- What the exercise asks -
Arrange the material below as a Markdown table with a No. column for the row number and a Line text column for each line. Skip blank lines and leave the pictures out.

┌──

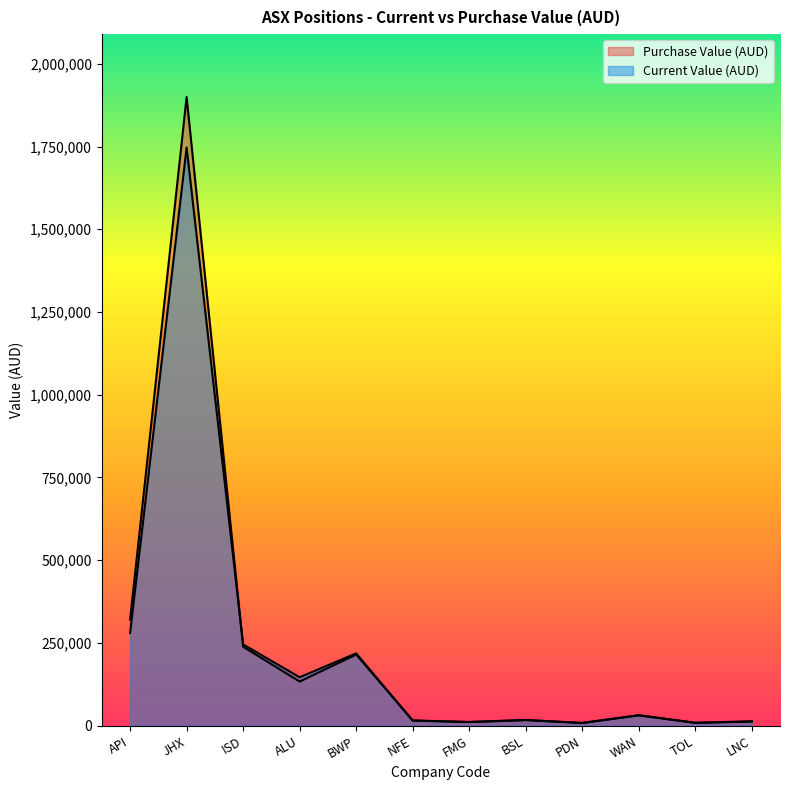

Rank the categories by Current Value (AUD) value from highest to lowest.

JHX, API, ISD, BWP, ALU, WAN, BSL, NFE, LNC, FMG, TOL, PDN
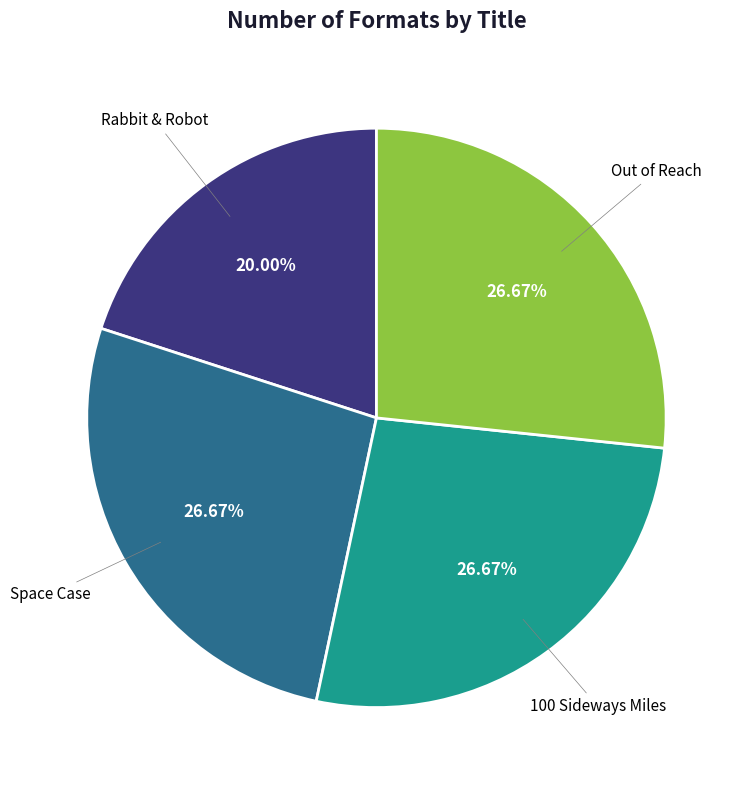

To the nearest percent, what is the difference between the largest and smallest slice percentages?

7%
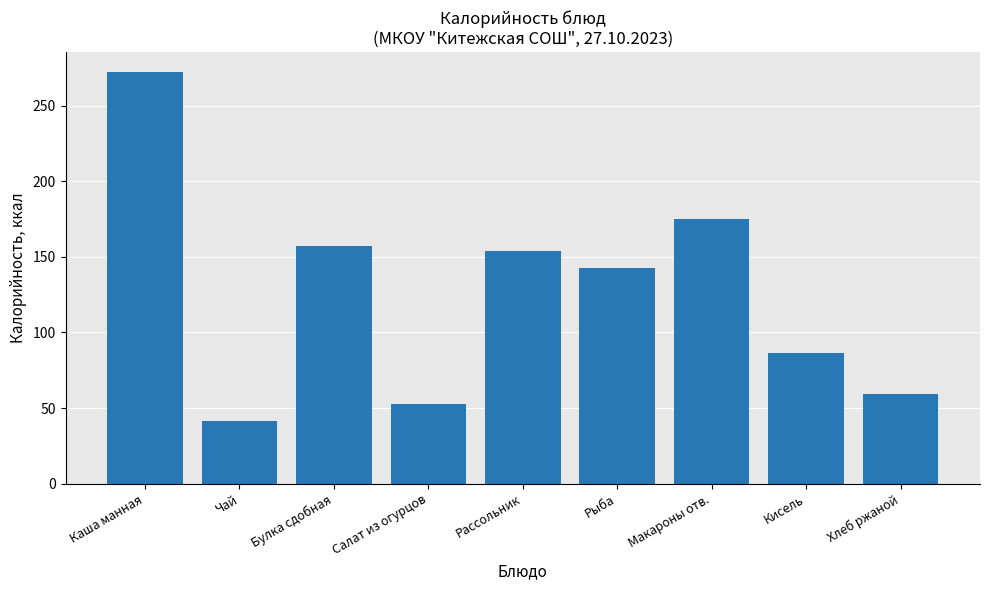

What is the change in value from Салат из огурцов to Кисель?

+34.2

└──

- Task answer -
| No. | Line text |
|---|---|
| 1 | Rank the categories by Current Value (AUD) value from highest to lowest. |
| 2 | JHX, API, ISD, BWP, ALU, WAN, BSL, NFE, LNC, FMG, TOL, PDN |
| 3 | To the nearest percent, what is the difference between the largest and smallest slice percentages? |
| 4 | 7% |
| 5 | What is the change in value from Салат из огурцов to Кисель? |
| 6 | +34.2 |